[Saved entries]

---+---

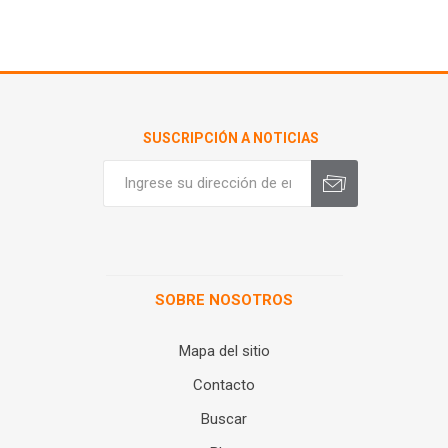
SUSCRIPCIÓN A NOTICIAS
SOBRE NOSOTROS
Mapa del sitio
Contacto
Buscar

---+---

- _About this exercise_:
Can you write out every line of text from the rows above, word for word, leaving the pictures out?

- _Response_:
SUSCRIPCIÓN A NOTICIAS
SOBRE NOSOTROS
Mapa del sitio
Contacto
Buscar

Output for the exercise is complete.